Noi, oggi, ascoltando quanto Gesù di Nazaret ci dice nel suo “Lieto annuncio”, è come rivedere la sua apparizione e accoglierlo. Oggi, in tutto il mondo, la Chiesa di Dio, suo popolo, sta testimoniando pubblicamente che il Signore Gesù è già tornato come Dio Onnipotente, e sta svolgendo un’opera di giudizio alla fine dei tempi che scuote il mondo. Dio Onnipotente ha espresso milioni di parole e ci sta bussando alla porta!
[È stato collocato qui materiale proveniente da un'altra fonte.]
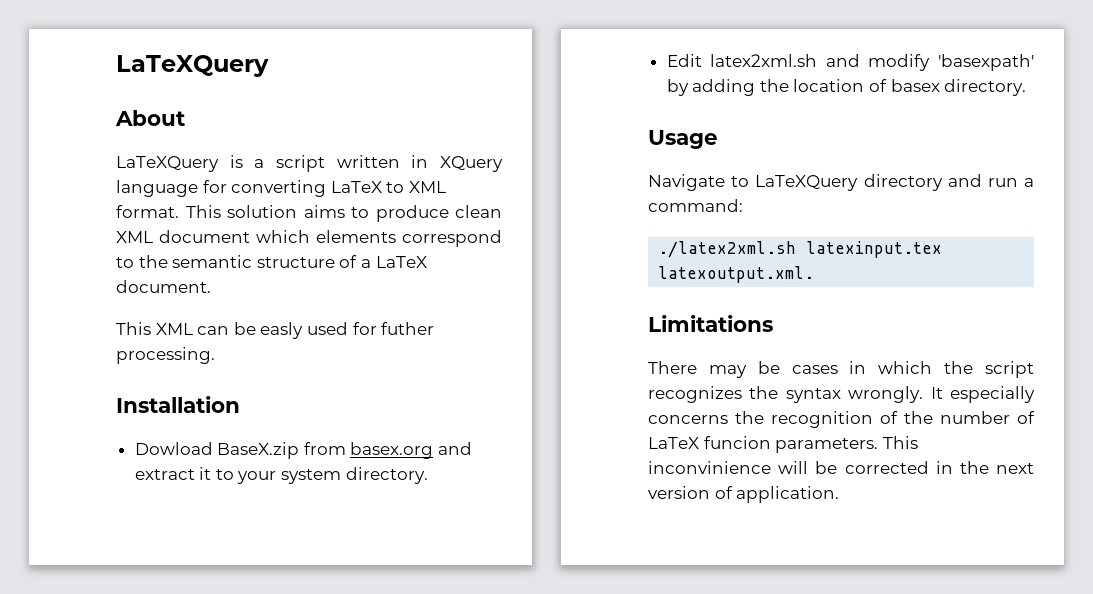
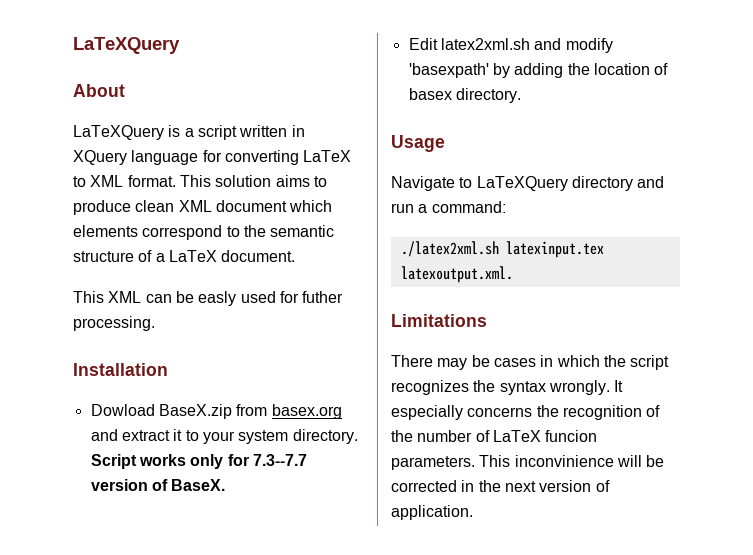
(428, 475) none -> [90,454,307,469] [90,479,226,491] Script works only for 7.3--7.7 version of BaseX.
Tutte le persone non possono fare a meno di ammettere che le parole di Gesù sono verità, la voce di Dio: possiedono autorità e potere, ascoltiamolo.
In questa prima domenica di Avvento, il profeta Isaia dice: “Ecco, il giorno del Signore arriva implacabile”. Noi, al salmo risponderemo: “Sorgi, o Dio, e vieni a salvare il tuo popolo”. Perché: “Nessun impuro o avaro avrà parte al Regno di Cristo” e noi risponderemo: “…il nostro Dio non tarderà a venire”.
“Quando cominceranno ad accadere queste cose, alzatevi e levate il capo perché la vostra liberazione è vicina” (Lc. 21,5-28).